O teatro como se sabe é a arte do efêmero, fugaz. O teatro acontece no aqui e agora. A face visível do oficio teatral são os artistas. São eles que com o rigor, dedicação, estudo, intuição e trabalho (muito trabalho mesmo) constroem o território desse ofício que chamamos de teatro.

Um território permeado por muitos atravessamentos e aventureiros. A maioria dos artistas não é contra os aventureiros. Os artistas gostam de aventuras e novidades. Mas certamente esses aventureiros não sobreviverão no ofício. Isso porque o dia a dia é muito difícil. No barco que é o teatro os artistas remam, limpam, varrem, ensaiam, arrumam, etc. não ficam somente se olhando no espelho, hipnotizados por narciso.
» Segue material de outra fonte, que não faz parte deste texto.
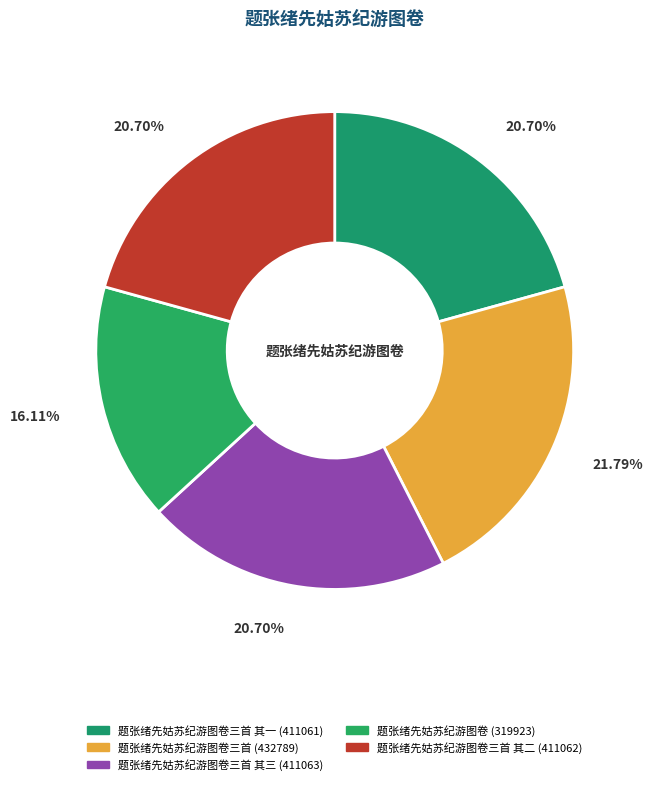

Does any single category account for the majority?

No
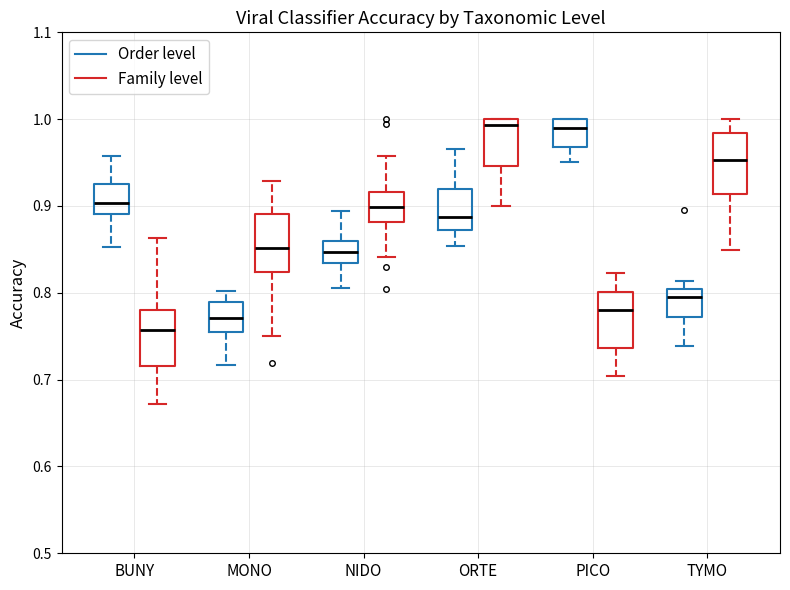

Reading left to right, transcribe this box plot: for each box, give where its median line is, the range the box spans, and where its two whiskers end, as read against the y-axis. The values are not printed on the chart, so give them approximately, as read against the axis.

BUNY (Order level): median 0.90, box 0.89 to 0.93, whiskers 0.85 to 0.96
BUNY (Family level): median 0.76, box 0.72 to 0.78, whiskers 0.67 to 0.86
MONO (Order level): median 0.77, box 0.75 to 0.79, whiskers 0.72 to 0.80
MONO (Family level): median 0.85, box 0.82 to 0.89, whiskers 0.75 to 0.93
NIDO (Order level): median 0.85, box 0.83 to 0.86, whiskers 0.81 to 0.89
NIDO (Family level): median 0.90, box 0.88 to 0.92, whiskers 0.84 to 0.96
ORTE (Order level): median 0.89, box 0.87 to 0.92, whiskers 0.85 to 0.97
ORTE (Family level): median 0.99, box 0.95 to 1.00, whiskers 0.90 to 1.00
PICO (Order level): median 0.99, box 0.97 to 1.00, whiskers 0.95 to 1.00
PICO (Family level): median 0.78, box 0.74 to 0.80, whiskers 0.70 to 0.82
TYMO (Order level): median 0.80 (just below the box's upper edge), box 0.77 to 0.80, whiskers 0.74 to 0.81
TYMO (Family level): median 0.95, box 0.91 to 0.98, whiskers 0.85 to 1.00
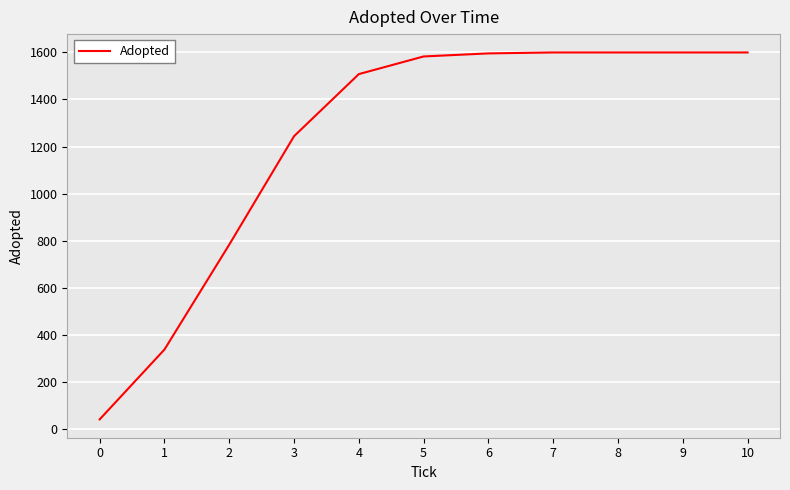

What is the minimum value shown in the chart?

40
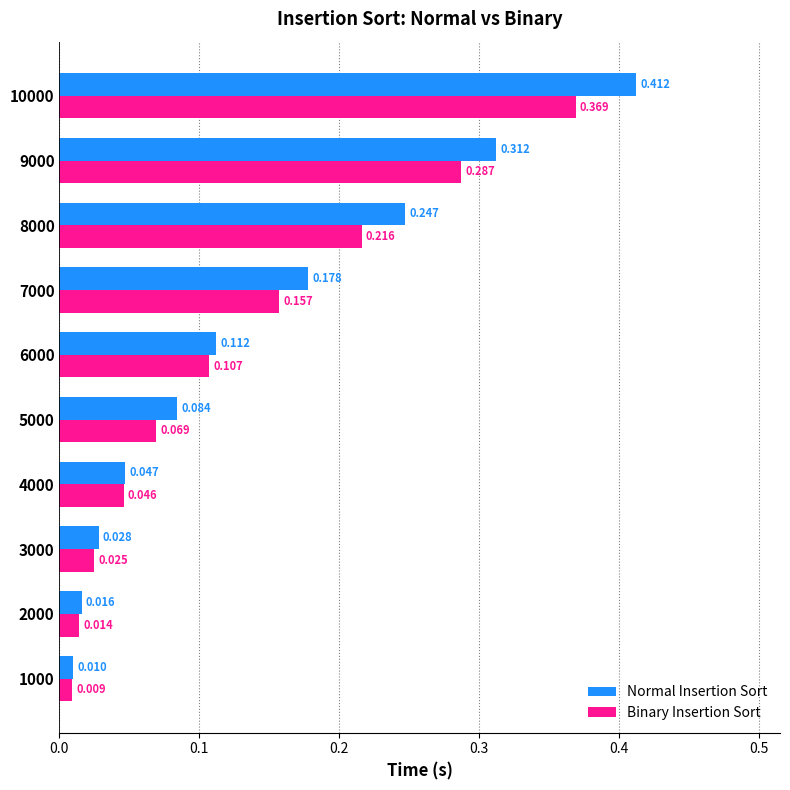

Which series has the largest total across all categories?

Normal Insertion Sort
A atriz Bibi Ferreira – Abigail Izquierdo Ferreira – nasceu no Rio de Janeiro, em 1 de junho de 1922. Filha do ator Procópio Ferreira e da bailarina espanhola Aída Izquierdo. Não quero me arriscar a resumir a sua trajetória. A possibilidade de errar é enorme. Ela fez quase tudo relacionado ao teatro. É, portanto, uma artista do teatro. Fez do palco o seu oficio e arte.

A morte de uma atriz com a dimensão de Bibi Ferreira deixa teatro triste. São tantas as personagens, tantas vidas criadas em cena que se chega a imaginar na imortalidade. Numa de suas raras aparições Bibi Ferreira foi assistir ao musical sobre a sua vida – ‘Bibi, uma vida em musical’ é escrito por Artur Xexéo e Luanna Guimarães com interpretação de Amanda Acosta.

Ao final, disse: “Eu quero dizer para vocês que eu nunca vi um público assim tão querido, tão amigo, tão bonito como o de hoje. Parabéns e muito obrigada” Gentil. Sabe a importância do público. Sabe que é para ele que se faz o teatro.

Obrigado Bibi Ferreira por todo o trabalho feito no e pelo o teatro. Respeitosamente as novas gerações seguirão puxando a corda e remando.

Jose Simões é professor, encenador e pesquisador na área da Educação, do Espaço Teatral e Teatro-Educação.